WHAT THIS TASK INVOLVES. When the line containing "left shoulder: (530, 397)" appears in the data below, begin copying there and stop only after the line containing "left back paw: (951, 518)".

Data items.
• • • • •
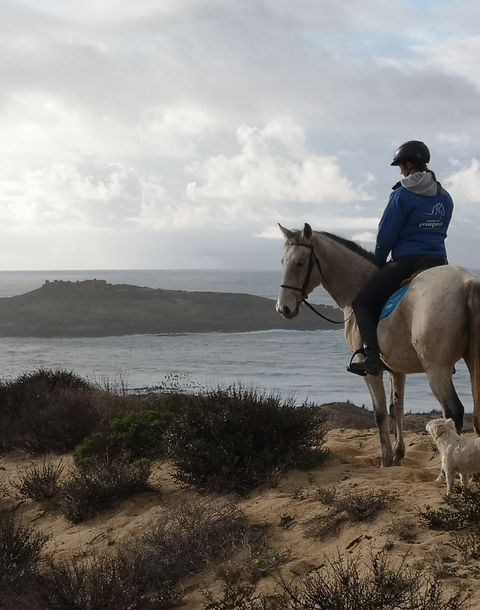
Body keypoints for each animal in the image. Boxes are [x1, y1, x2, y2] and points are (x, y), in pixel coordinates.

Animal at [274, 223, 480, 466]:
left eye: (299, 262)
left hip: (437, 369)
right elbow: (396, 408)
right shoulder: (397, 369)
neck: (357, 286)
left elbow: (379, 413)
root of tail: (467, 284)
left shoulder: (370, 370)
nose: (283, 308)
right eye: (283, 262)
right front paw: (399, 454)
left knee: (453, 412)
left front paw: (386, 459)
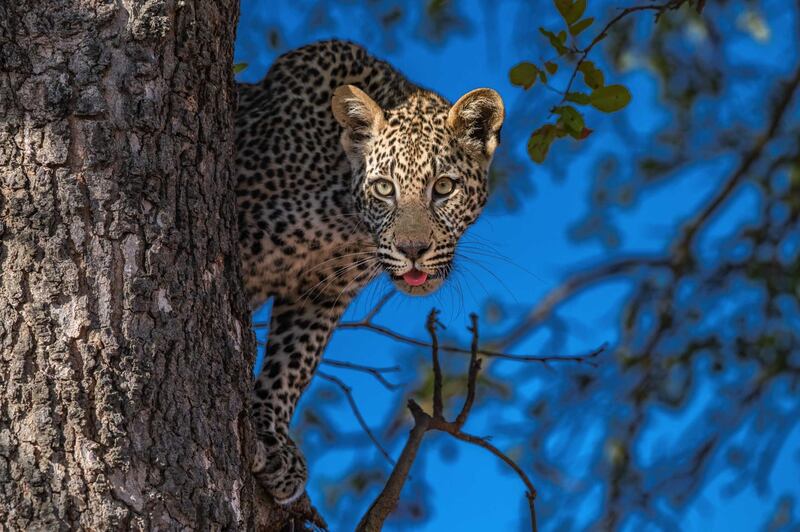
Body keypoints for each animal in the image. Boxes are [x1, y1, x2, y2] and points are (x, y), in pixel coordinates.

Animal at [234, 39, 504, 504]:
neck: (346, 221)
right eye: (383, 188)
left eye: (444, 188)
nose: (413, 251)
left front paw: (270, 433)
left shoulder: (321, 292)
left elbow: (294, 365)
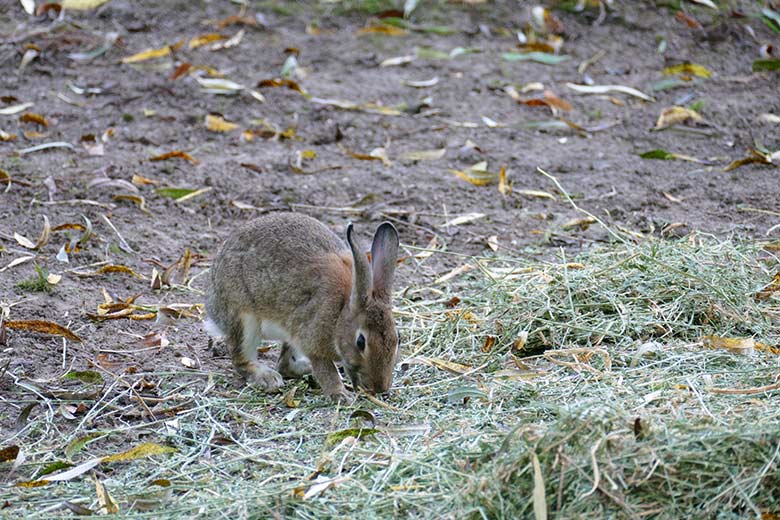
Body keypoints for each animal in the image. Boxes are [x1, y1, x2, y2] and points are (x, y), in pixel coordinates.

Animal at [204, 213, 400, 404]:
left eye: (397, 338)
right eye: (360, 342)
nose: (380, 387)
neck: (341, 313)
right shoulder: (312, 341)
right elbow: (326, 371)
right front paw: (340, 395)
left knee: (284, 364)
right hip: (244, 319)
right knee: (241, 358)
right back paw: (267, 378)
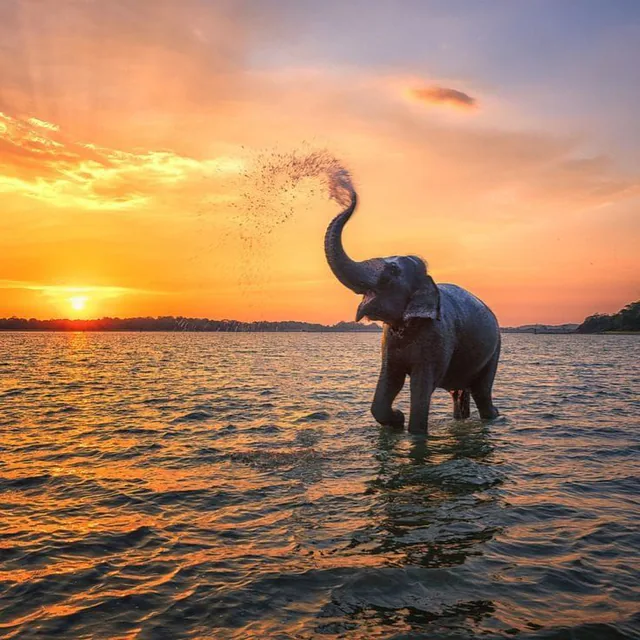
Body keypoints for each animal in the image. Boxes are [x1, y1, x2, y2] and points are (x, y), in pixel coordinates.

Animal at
• • • • •
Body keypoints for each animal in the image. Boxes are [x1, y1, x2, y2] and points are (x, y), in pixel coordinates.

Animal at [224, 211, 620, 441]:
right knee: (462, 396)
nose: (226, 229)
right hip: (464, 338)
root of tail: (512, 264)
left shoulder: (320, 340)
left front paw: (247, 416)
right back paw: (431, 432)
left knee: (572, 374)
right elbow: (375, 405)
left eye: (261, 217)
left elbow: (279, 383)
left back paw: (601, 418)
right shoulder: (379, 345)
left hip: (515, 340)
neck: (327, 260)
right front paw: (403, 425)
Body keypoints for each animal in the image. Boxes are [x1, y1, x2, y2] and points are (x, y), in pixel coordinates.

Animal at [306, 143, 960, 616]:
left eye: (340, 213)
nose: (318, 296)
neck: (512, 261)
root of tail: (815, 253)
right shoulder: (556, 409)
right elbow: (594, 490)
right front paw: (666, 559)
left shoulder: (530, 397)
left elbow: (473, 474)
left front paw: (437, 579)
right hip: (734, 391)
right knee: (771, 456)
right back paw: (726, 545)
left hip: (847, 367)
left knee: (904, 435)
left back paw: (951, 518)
• • • • •
ANSWER SPACE.
left shoulder: (530, 397)
left elbow: (473, 474)
left front paw: (437, 579)
right hip: (734, 391)
right knee: (771, 456)
right back paw: (726, 545)
left hip: (847, 367)
left knee: (904, 435)
left back paw: (951, 518)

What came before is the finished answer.